Thursday, May 20, 2010

Kant and gambling, 2

I’m back from viewing wilderness and… well, from the deep reaches of love. About which you will hear not hear me make a sound, since love has a bower bird’s instinct for building the most elaborate nests to hide its secrets in. …

Instead, I’m going back to where I left off – that is, with boredom’s fit into the system of wants and ‘needs’. A fit that that comes, in Kant, with a scenario that seems to haunt not just the grand seigneurs, but all of art as well. To repeat the last graf of my last post:

“The division between the game as a whole – which is played for the sake of being played – and the different moments of the game, the hands – which are played to be won – gives us, then, an activity that isn’t ‘serious’ – and yet one that fools boredom, playing its own game in the margins.”

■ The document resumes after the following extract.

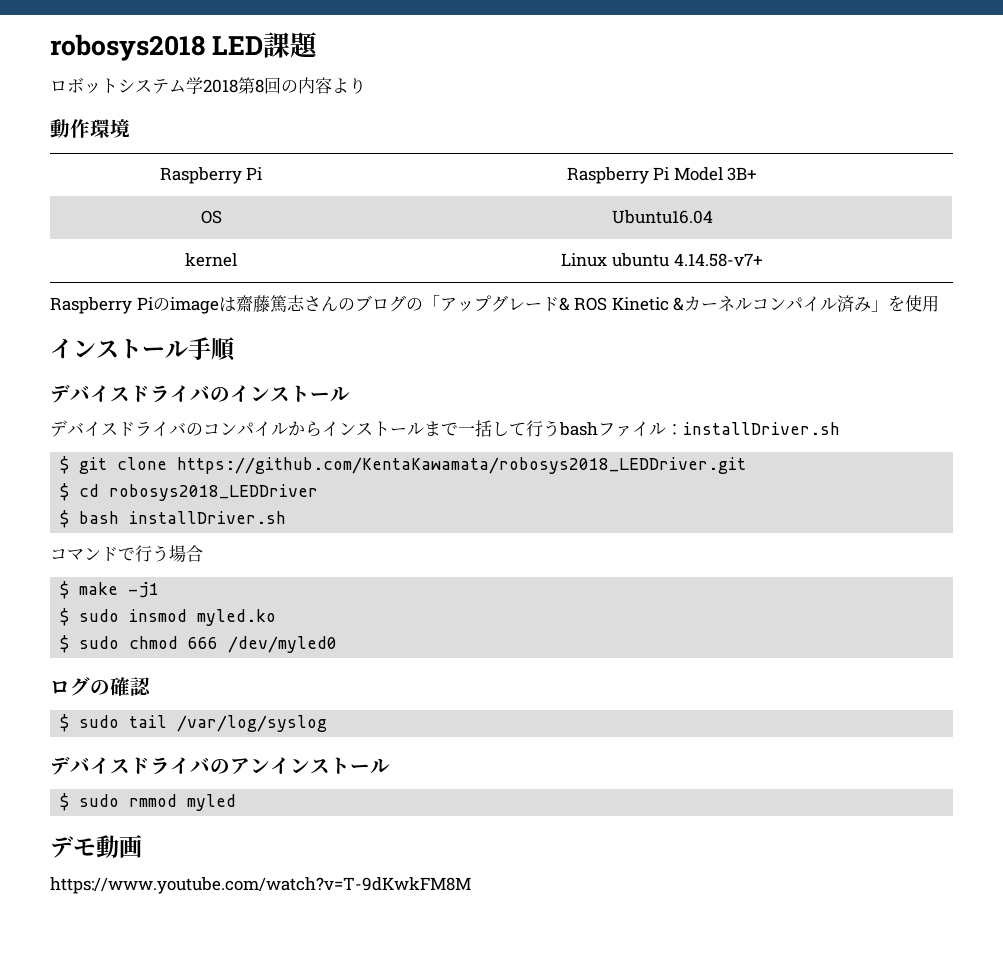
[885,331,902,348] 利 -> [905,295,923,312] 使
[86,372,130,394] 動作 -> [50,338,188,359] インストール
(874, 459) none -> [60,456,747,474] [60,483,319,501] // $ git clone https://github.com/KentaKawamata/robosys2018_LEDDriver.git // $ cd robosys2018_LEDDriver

Recognize, here, purposiveness without a purpose - wrenched from its place in aesthetics - and taking on another form in the world formed when the chief motivation is not need, but the lack of need – that is, escaping boredom’s mysterious pain. Thus, the gambler plays each hand to win, and plays ultimately to play. Kant was never such an example of cosmopolitanism as in the fact that he never traveled anywhere – like Deleuze’s nomad, he achieved a perfectly stationary position in which everywhere threw itself on the floor before him. Surely, then, he knew of the casinos of Venice and the mad English mania for betting on anything, and knew that many would disagree – many would claim that the whole point was to win a fortune.

But perhaps Kant caught the dry cough in the shuffle of the cards that announces the death instinct at its perpetual repetitions.

2 comments:

Bruce said...

Did Kant read Pascal?

Roger Gathmann said...

good question. In the Anthropologie, Kant, warns about following too consciously the 'inner history of the involuntary course of one's thoughts and feelings' - because this is "the straight way, to fall into the mental confusion of the notably highly gifted and, without our wanting to, in regard to who knows from what source's influencing forces, into illuminationism or terrorism. Then all unawares we make here supposed discoveries about what we carry around inside us, like a Bourignon with his flattering, or a Pascal with his terrifying and fearful ideas, in which case even a otherwise fine mind, Albrecht Haller, got to the point, with his long undertaken but also often interrupted Diary of his mental state, of finally asking a famous theologian, his colleague Dr. Less, whether he could not in his broad reserve of divine learning be able to find comfort for his fearful soul." 444.